There are so many things wrong with this article... it's in the weeds in the first sentence.
This article is meant mainly as a rebuttal to those who believe that early reflections enhance sound quality in a typical home-sized listening room. (emphasis added)
Belief has no place in science.
You are free to accept or reject a researcher's results and conclusions, no one is asking you to believe anything. However if you choose to reject their results, you can only do so by presenting contrary data, or an alternate analysis supporting a different conclusion. I taught Astronomy at a local Christian college, which had its fair share of young-earth Creationists. There is no data supporting Creationist theories, so we had a short discussion.

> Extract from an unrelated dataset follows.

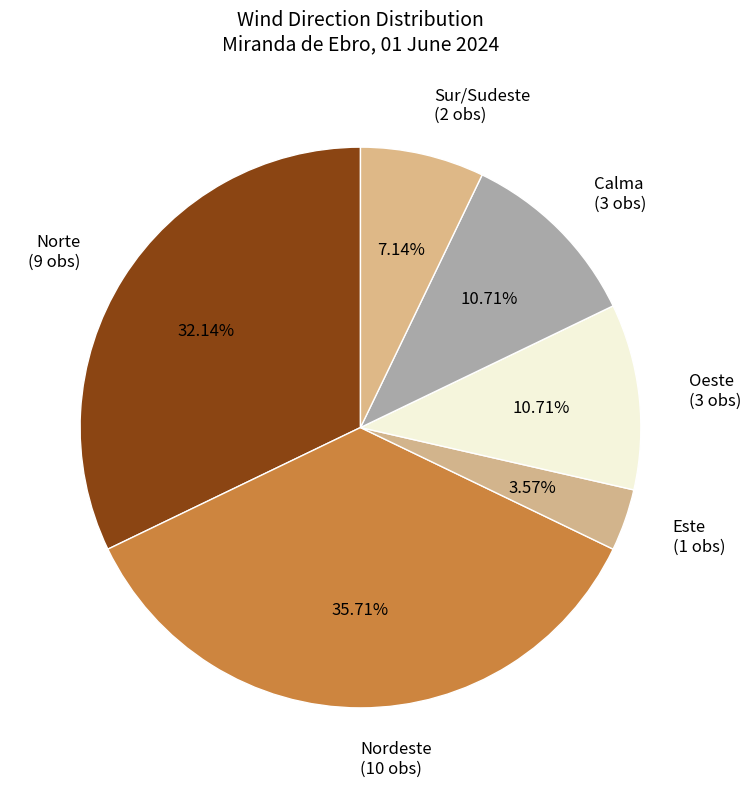

What percentage is the Este slice, to the nearest percent?

4%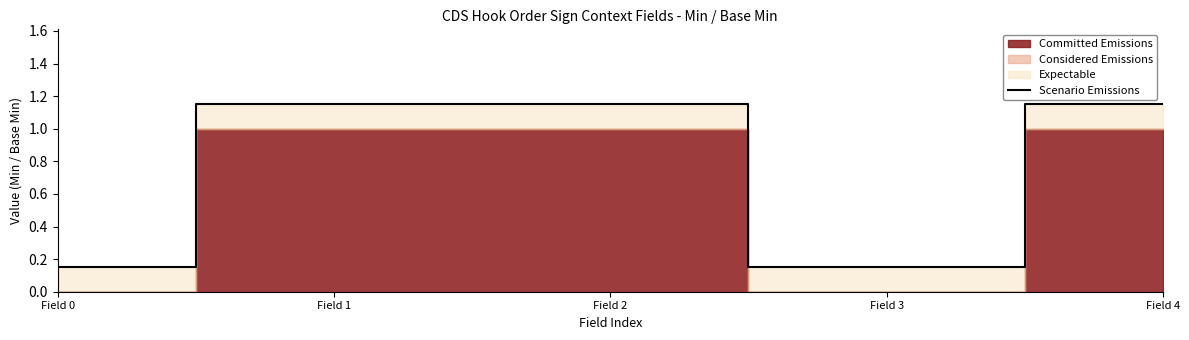

True or false: there are more than 0 points higher than both neighbors.

False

I bring up Creationism because this piece shares a lot with Creationist publications. First, you trivialize the reality of what you're discussing, replace it with your preferred fabrication, then use a bunch of specious arguments to support the fabrication. Anything can be proven beyond reasonable doubt... if the reader's gullible.
One proponent of early reflections is loudspeaker expert Dr. Floyd Toole, whose latest book "Sound Reproduction" has been deservedly well received....

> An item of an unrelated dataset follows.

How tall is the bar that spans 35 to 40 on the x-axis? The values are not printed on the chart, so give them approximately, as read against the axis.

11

Having trivialized the research, you now trivialize the researcher.
Dr. Toole is an audio researcher. Calling him a loudspeaker expert ignores decades of his career. "His book" is neither "his" nor a "book" in the conventional sense. Most books with 17 pages of references are called "text books" and used for teaching... which is what this work does. And like most text books, the unique content is sparse. Toole is describing the research of others for the most part; only 17 of the references list him in the authors. This work is a synthesis of a lifetime of research, far more than a "book."
Shall I continue with the second paragraph? No, there are bigger issues with this piece.
Let's compare some rooms. Your room is sub-optimal; you have too many surfaces, and an odd number to boot. The arched ceiling is the problem, and your only option is to heavily treat to get rid of the odd room reflections. No one would intentionally start here, and those who have started with non-parallel walls had to fix that first, before they could get good sound.
Floyd's room is a far superior layout. The only skewed wall (ceiling) is tilted slightly, beneficial for smearing room modes. An opening to the rest of the house smears modes as well, splitting that wall's modal resonance energy into 1/2 wave and 1/4 wave resonaces.The room is well lit, with large windows (rear wall is in his book), so you know it's above grade and likely will leak bass. Those windows have draperies, and the floor is carpeted, so there's a lot more absorption than Ethan notes. In fact, that looks like leather upholstered furniture, so you know the room has enough high-end absorption (or he'd have cloth upholstery). He has passive acoustic features you don't point out (bookcase, lower front wall) and I've read where he used Sound Field Management to set up the room's bass response, using 4 subwoofers, sized, placed and phased for optimum listening area response. Given he's a cutting edge researcher at a large firm, I expect his room set-up was far beyond what professionals were capable of at that time.
So while it's puzzling that Dr. Toole's own listening room doesn't meet even minimal home theater standards, it seems relevant in assessing what he considers good sound.
Again, if the research is unassailable, tear down the researcher. Your statement is false on the initial presumption that Dr. Toole's room doesn't meet minimal standards, and your personal methods are revealed when you then extend this falsehood to criticism of his professional judgment. ALL BY EYE ALONE!!! Sight bias would appear to be your SOP, and as to your rampant confirmation bias...
The Facebook quote seals it; Facebook is your authority!
Facebook? And you want to be taken seriously????
Next you tear into Audioholics room.
... the Audioholics home theater demo room below is another example of an inferior listening environment built by someone who advises others what to do.
THIS IS A PROFESSIONALLY TREATED ROOM. You failed to recognize professional acoustic treatments. Audioholics did exactly as they advise. At least the acoustic impact of their room's construction challenges are easily addressed.
There's one person you didn't mention, a well known audio professional whose internet presence includes several residences, all of which feature optimized loudspeaker installations.
Linkwitz' site on surround sound shows a full set of room photos. I see a lot more in common with Dr. Toole's room that with yours. Walls are square, ceiling's flat, lots of glass and book cases... given his work with dipole speakers, one would not expect a reflection-free environment, and all he's trying to do is replicate the live listening experience in his home!
From a technical standpoint, your credentials pale against actual industry researchers, so what makes you think they're the ones that are wrong?
From a discourse standpoint, I expect disreputable behavior from politicians... shysters among the many reputable lawyers... and snake oil salesmen. You are what you do, and you should be ashamed of this piece. That you are not, tells the tale.